● Request: For this exercise, repeat every line of the material exactly.
.....
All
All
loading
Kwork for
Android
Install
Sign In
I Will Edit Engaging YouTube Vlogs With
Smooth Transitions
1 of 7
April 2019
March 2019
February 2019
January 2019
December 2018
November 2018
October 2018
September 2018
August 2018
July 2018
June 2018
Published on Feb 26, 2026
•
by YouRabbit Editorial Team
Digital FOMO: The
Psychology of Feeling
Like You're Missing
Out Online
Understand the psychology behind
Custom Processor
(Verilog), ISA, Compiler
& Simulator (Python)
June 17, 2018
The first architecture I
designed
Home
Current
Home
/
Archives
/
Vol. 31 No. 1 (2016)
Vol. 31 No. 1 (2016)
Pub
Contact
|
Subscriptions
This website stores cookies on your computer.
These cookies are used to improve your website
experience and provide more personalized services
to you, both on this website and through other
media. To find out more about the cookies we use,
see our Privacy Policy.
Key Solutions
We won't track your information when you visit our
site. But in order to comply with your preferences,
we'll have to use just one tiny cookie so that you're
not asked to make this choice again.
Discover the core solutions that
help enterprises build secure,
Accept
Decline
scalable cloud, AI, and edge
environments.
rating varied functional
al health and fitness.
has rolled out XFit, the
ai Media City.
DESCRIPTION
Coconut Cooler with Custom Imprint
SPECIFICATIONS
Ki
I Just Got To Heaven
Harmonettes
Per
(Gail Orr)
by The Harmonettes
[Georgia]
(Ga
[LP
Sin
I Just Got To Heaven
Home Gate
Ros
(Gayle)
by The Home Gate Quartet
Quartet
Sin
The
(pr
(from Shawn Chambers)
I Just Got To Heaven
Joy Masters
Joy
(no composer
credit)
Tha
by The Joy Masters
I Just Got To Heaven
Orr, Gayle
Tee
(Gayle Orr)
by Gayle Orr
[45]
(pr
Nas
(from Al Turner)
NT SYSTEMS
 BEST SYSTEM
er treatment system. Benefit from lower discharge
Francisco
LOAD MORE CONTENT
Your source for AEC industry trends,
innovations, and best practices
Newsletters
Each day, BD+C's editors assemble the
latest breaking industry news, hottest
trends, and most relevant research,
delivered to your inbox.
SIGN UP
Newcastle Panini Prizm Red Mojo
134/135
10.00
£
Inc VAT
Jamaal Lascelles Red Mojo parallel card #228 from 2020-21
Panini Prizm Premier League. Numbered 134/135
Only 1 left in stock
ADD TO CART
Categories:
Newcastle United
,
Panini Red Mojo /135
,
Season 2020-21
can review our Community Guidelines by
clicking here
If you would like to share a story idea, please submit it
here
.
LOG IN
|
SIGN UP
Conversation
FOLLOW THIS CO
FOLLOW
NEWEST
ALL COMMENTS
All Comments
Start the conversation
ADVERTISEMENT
.....
● Completed exercise:
All
All
loading
Kwork for
Android
Install
Sign In
I Will Edit Engaging YouTube Vlogs With
Smooth Transitions
1 of 7
April 2019
March 2019
February 2019
January 2019
December 2018
November 2018
October 2018
September 2018
August 2018
July 2018
June 2018
Published on Feb 26, 2026
•
by YouRabbit Editorial Team
Digital FOMO: The
Psychology of Feeling
Like You're Missing
Out Online
Understand the psychology behind
Custom Processor
(Verilog), ISA, Compiler
& Simulator (Python)
June 17, 2018
The first architecture I
designed
Home
Current
Home
/
Archives
/
Vol. 31 No. 1 (2016)
Vol. 31 No. 1 (2016)
Pub
Contact
|
Subscriptions
This website stores cookies on your computer.
These cookies are used to improve your website
experience and provide more personalized services
to you, both on this website and through other
media. To find out more about the cookies we use,
see our Privacy Policy.
Key Solutions
We won't track your information when you visit our
site. But in order to comply with your preferences,
we'll have to use just one tiny cookie so that you're
not asked to make this choice again.
Discover the core solutions that
help enterprises build secure,
Accept
Decline
scalable cloud, AI, and edge
environments.
rating varied functional
al health and fitness.
has rolled out XFit, the
ai Media City.
DESCRIPTION
Coconut Cooler with Custom Imprint
SPECIFICATIONS
Ki
I Just Got To Heaven
Harmonettes
Per
(Gail Orr)
by The Harmonettes
[Georgia]
(Ga
[LP
Sin
I Just Got To Heaven
Home Gate
Ros
(Gayle)
by The Home Gate Quartet
Quartet
Sin
The
(pr
(from Shawn Chambers)
I Just Got To Heaven
Joy Masters
Joy
(no composer
credit)
Tha
by The Joy Masters
I Just Got To Heaven
Orr, Gayle
Tee
(Gayle Orr)
by Gayle Orr
[45]
(pr
Nas
(from Al Turner)
NT SYSTEMS
 BEST SYSTEM
er treatment system. Benefit from lower discharge
Francisco
LOAD MORE CONTENT
Your source for AEC industry trends,
innovations, and best practices
Newsletters
Each day, BD+C's editors assemble the
latest breaking industry news, hottest
trends, and most relevant research,
delivered to your inbox.
SIGN UP
Newcastle Panini Prizm Red Mojo
134/135
10.00
£
Inc VAT
Jamaal Lascelles Red Mojo parallel card #228 from 2020-21
Panini Prizm Premier League. Numbered 134/135
Only 1 left in stock
ADD TO CART
Categories:
Newcastle United
,
Panini Red Mojo /135
,
Season 2020-21
can review our Community Guidelines by
clicking here
If you would like to share a story idea, please submit it
here
.
LOG IN
|
SIGN UP
Conversation
FOLLOW THIS CO
FOLLOW
NEWEST
ALL COMMENTS
All Comments
Start the conversation
ADVERTISEMENT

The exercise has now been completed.